"A rectangular box with edges parallel to the axes has one corner at origin and the opposite corner on the plane x+2y+3z=6. What is the maximum possible volume of the box?"
That's the question given and the solution uses a constraint $G(x, y, z)=x+2y+3z-6=0$. Why is the constraint meant to be 0? What is this equation saying?
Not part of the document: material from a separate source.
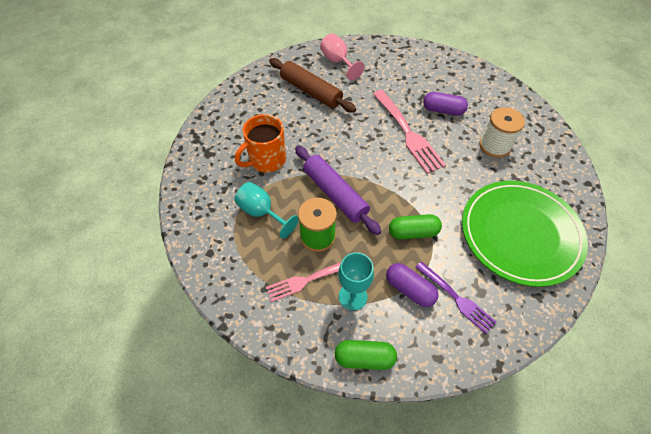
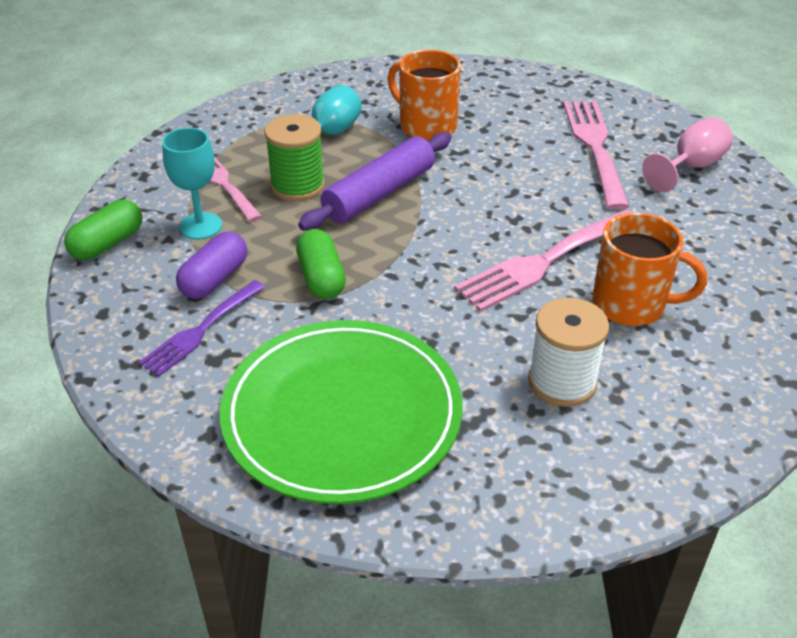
camera: 80 degrees right, 15 degrees down
brown rolling pin [269,58,356,113] -> pink fork [563,100,630,210]
green capsule [335,340,397,370] -> green capsule turned 45 degrees clockwise [64,199,142,260]
purple capsule [423,92,468,115] -> orange mug [593,213,707,326]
The problem has solution if the point $(x,y,z)$ is in the first quadrant. If one allows negative $x,y$, for instance, then one gets arbitrarily high volume (look at the image provided by @Eff). On the other hand the volume of the box is $V(x,y,z)=xyz$. The conditions $x\ge0,y\ge0, z\ge0$ bound a compact region of the plane, hence there is indeed a maximum and a minimum volume. Of course the minimum is $0$ for points with one coordinate $0$, hence we assume $xyz\ne0$ for the sequel. Summing up, we must maximize $V$ subject to $f(x,y,z)=x+2y+3z-6=0$ and Lagrange multipliers say that $\nabla V=\lambda\nabla f$. Thus we look for a point in the given plane such that the vector $\nabla V=(yz,xz,xy)$ is proportional to $\nabla f=(1,2,3)$. This means $xz=2yx, xy=3yz$. Since $xyz\ne0$, the two equations simplify to $z=2y, x=3z$, giving the point $(6y,y,2y)$. But this point must be in the plane, hence $6y+2y+3(2y)-6=0$ and $y=3/7$. Thus the maximum volume is $V(18/7,3/7,6/7)=324/343$.